## What to work on
Leave every image out, and print the remaining lines below exactly.

## Records for the task
···

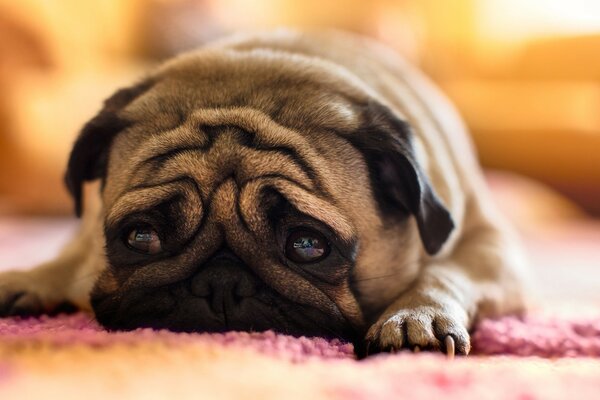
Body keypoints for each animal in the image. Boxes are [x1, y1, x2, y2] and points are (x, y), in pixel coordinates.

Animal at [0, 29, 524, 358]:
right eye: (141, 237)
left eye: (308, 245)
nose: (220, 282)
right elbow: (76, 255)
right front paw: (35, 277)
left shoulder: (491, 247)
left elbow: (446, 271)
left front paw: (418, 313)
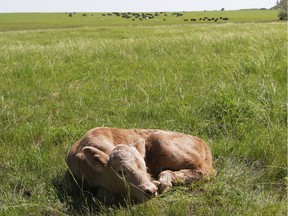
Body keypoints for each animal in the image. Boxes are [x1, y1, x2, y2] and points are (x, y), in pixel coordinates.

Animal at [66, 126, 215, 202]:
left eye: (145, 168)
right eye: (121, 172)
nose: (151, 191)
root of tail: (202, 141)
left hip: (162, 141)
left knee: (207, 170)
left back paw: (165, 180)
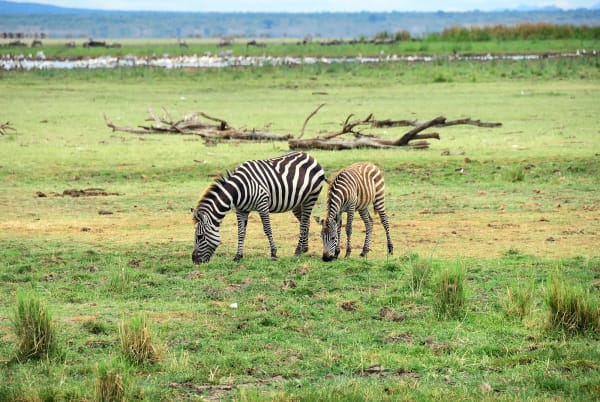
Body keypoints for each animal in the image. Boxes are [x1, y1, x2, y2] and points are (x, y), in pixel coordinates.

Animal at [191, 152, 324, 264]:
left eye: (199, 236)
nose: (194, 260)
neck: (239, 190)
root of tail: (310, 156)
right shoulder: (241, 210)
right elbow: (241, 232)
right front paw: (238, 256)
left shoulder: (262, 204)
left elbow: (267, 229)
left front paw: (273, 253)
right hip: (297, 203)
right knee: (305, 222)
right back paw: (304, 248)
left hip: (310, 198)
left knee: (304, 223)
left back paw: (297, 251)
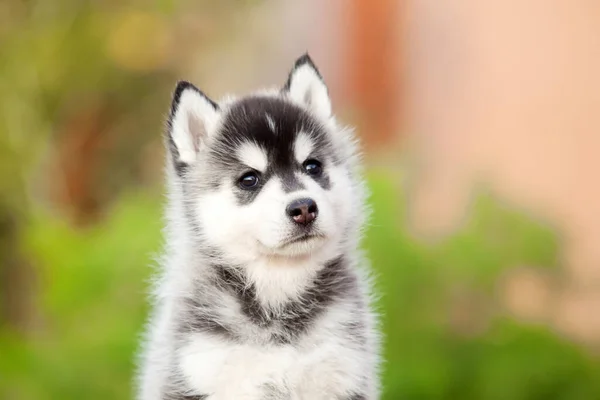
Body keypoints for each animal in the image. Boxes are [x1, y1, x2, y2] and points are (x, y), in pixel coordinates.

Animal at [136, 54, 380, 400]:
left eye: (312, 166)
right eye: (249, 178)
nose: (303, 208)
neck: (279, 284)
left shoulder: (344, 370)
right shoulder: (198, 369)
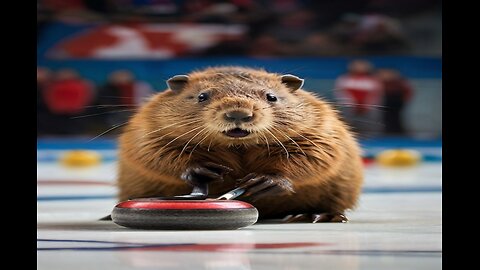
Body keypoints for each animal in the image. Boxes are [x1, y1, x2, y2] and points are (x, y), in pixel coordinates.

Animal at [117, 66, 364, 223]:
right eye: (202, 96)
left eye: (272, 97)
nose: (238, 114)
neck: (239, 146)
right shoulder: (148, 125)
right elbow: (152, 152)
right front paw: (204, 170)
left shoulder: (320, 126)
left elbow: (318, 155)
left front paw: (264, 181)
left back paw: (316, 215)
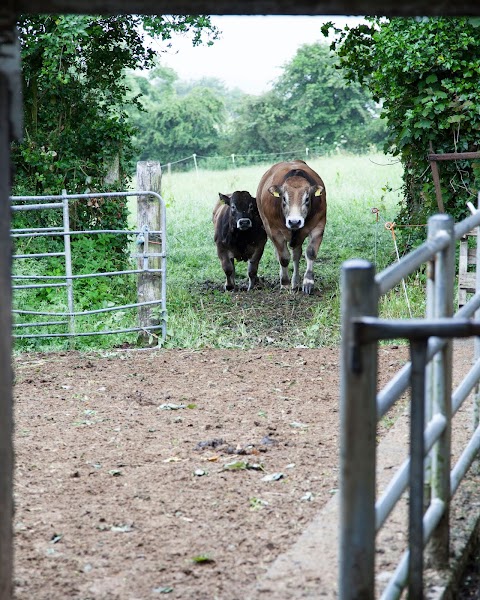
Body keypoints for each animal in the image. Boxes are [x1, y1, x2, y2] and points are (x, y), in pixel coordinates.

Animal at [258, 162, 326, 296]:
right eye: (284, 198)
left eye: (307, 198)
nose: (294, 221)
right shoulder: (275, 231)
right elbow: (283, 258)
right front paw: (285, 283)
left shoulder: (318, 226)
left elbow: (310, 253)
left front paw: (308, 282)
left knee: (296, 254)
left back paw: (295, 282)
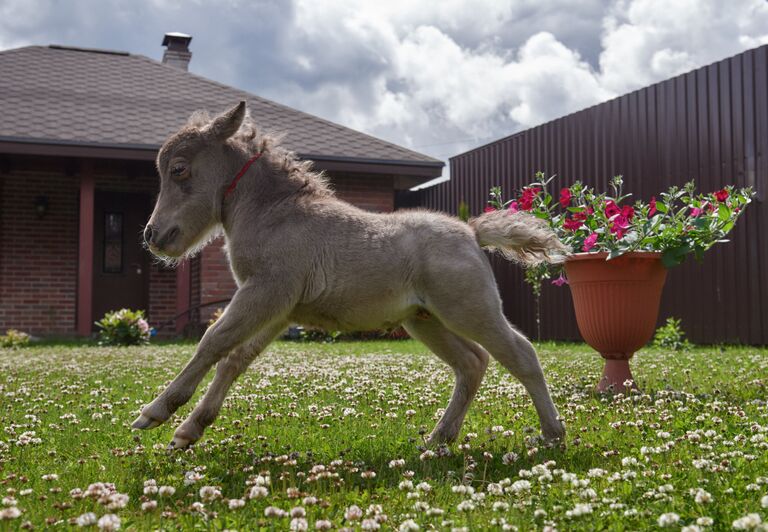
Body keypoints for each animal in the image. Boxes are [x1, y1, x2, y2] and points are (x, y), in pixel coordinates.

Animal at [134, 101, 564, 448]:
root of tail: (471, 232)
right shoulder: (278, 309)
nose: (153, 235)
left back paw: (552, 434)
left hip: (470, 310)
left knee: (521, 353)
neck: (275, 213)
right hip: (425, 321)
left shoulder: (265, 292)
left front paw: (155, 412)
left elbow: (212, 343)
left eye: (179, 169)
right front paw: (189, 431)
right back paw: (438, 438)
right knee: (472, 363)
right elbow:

···

## Response
Body keypoints for each animal in the image. Boxes are [x1, y1, x2, y2] and points are (x, y), in pixel coordinates.

Animal at [0, 29, 524, 358]:
right eye: (141, 237)
left eye: (308, 245)
nose: (220, 282)
right elbow: (76, 255)
right front paw: (35, 277)
left shoulder: (491, 247)
left elbow: (446, 271)
left front paw: (418, 313)
Body keypoints for each animal in the image. Boxes are [x1, y1, x2, y2] and points are (x, y), in pixel coordinates.

Animal at [66, 126, 215, 202]:
left eye: (145, 168)
right eye: (121, 172)
nose: (151, 191)
root of tail: (202, 141)
left hip: (162, 141)
left knee: (207, 170)
left back paw: (165, 180)
Body keypoints for each animal in the image. Boxes are [x1, y1, x2, y2] and points are (x, y), in pixel coordinates.

Animal at [191, 152, 324, 264]:
left eye: (199, 236)
nose: (194, 260)
neck: (239, 190)
root of tail: (310, 156)
right shoulder: (241, 210)
right elbow: (241, 232)
right front paw: (238, 256)
left shoulder: (262, 204)
left elbow: (267, 229)
left front paw: (273, 253)
right hip: (297, 203)
right knee: (305, 222)
right back paw: (304, 248)
left hip: (310, 198)
left knee: (304, 223)
left back paw: (297, 251)
Body keypoints for each animal in the image. Boxes are [x1, y1, x2, y2] and points are (x, y), in pixel coordinates.

Animal at [136, 54, 380, 400]:
left eye: (312, 166)
right eye: (249, 178)
nose: (303, 208)
neck: (279, 284)
left shoulder: (344, 370)
right shoulder: (198, 369)
Body keypoints for each animal in the image. Boxes are [x1, y1, x2, y2] and points are (x, y), in pixel coordinates.

Animal at [117, 66, 364, 223]:
right eye: (202, 96)
left eye: (272, 97)
nose: (238, 114)
neck: (239, 146)
right shoulder: (148, 125)
right elbow: (152, 152)
right front paw: (204, 170)
left shoulder: (320, 126)
left elbow: (318, 155)
left front paw: (264, 181)
left back paw: (316, 215)
Body keypoints for each animal in the image. Boxes are [x1, y1, x2, y2] and points are (x, y), in pixel coordinates.

Animal at [258, 162, 326, 296]:
right eye: (284, 198)
left eye: (307, 198)
nose: (294, 221)
right shoulder: (275, 231)
right elbow: (283, 258)
right front paw: (285, 283)
left shoulder: (318, 226)
left elbow: (310, 253)
left front paw: (308, 282)
left knee: (296, 254)
left back paw: (295, 282)
Body keypoints for each animal in the image. Boxes are [x1, y1, x2, y2] and points are (x, y), in pixel coordinates.

Animal at [134, 101, 564, 448]:
root of tail: (471, 232)
right shoulder: (278, 309)
nose: (153, 235)
left back paw: (552, 434)
left hip: (470, 310)
left knee: (521, 353)
neck: (275, 213)
right hip: (425, 321)
left shoulder: (265, 292)
left front paw: (155, 412)
left elbow: (212, 343)
left eye: (179, 169)
right front paw: (189, 431)
right back paw: (438, 438)
right knee: (472, 363)
right elbow:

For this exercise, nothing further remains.